What ails Main Street


A very interesting article analyzes some of the factors dragging down traditional retail businesses, and the cities and parts of cities that depend on them.

Though it is human nature to look for the simplest explanation, in truth, the confluence of a half-dozen unrelated developments is responsible for weak retail sales.

Americans’ consumption needs and preferences have changed significantly. Ten years ago we spent a pittance on mobile phones. Today Apple sells roughly $100 billion worth of “i-goods” in the U.S., and about two-thirds of those sales are iPhones. Apple’s U.S. market share is about 44%, thus the total smart mobile-phone market in the U.S. is $150 billion a year. Add spending on smartphone accessories (cases, cables, screen protectors, etc.) and we are probably looking at $200 billion total spending annually on smartphones and accessories.

. . .

Between smartphones and their services, $340 billion will not be spent on T-shirts and shoes.

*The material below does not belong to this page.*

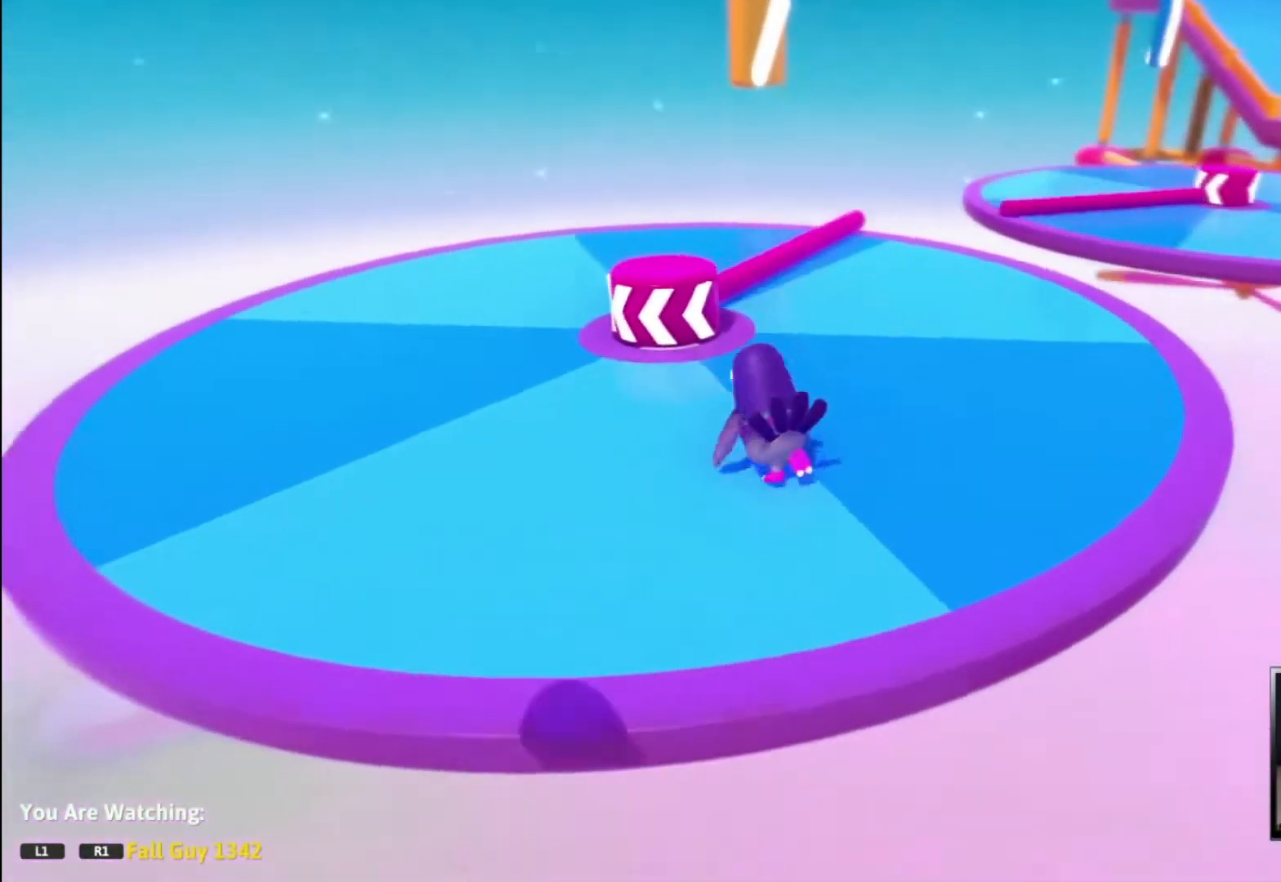
{"buttons": [], "left_stick": "center", "right_stick": "center", "events": []}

But we are not done. The combination of mid-single-digit health-care inflation and the proliferation of high-deductible plans has increased consumer direct health-care costs and further chipped away at discretionary dollars. Health-care spending in the U.S. is $3.3 trillion, and even a 3% rise in costs would be close to $100 billion.

Then there are soft, hard-to-quantify factors. Millennials and millennial-want-to-be generations don’t really care about clothes as much as we may have 10 years ago ... Consumer habits have slowly changed, and we now put less value on clothes (and thus spend less money on them) and more value on having the latest iThing.

All this brings us to a hard and sad reality: The U.S. is over-retailed. We simply have too many stores. Americans have four- or five times more square-footage per capita than other developed countries. This bloated square footage was created for a different consumer, the one who in in the ‘90s and ‘00s was borrowing money against her house and spending it at her local shopping mall.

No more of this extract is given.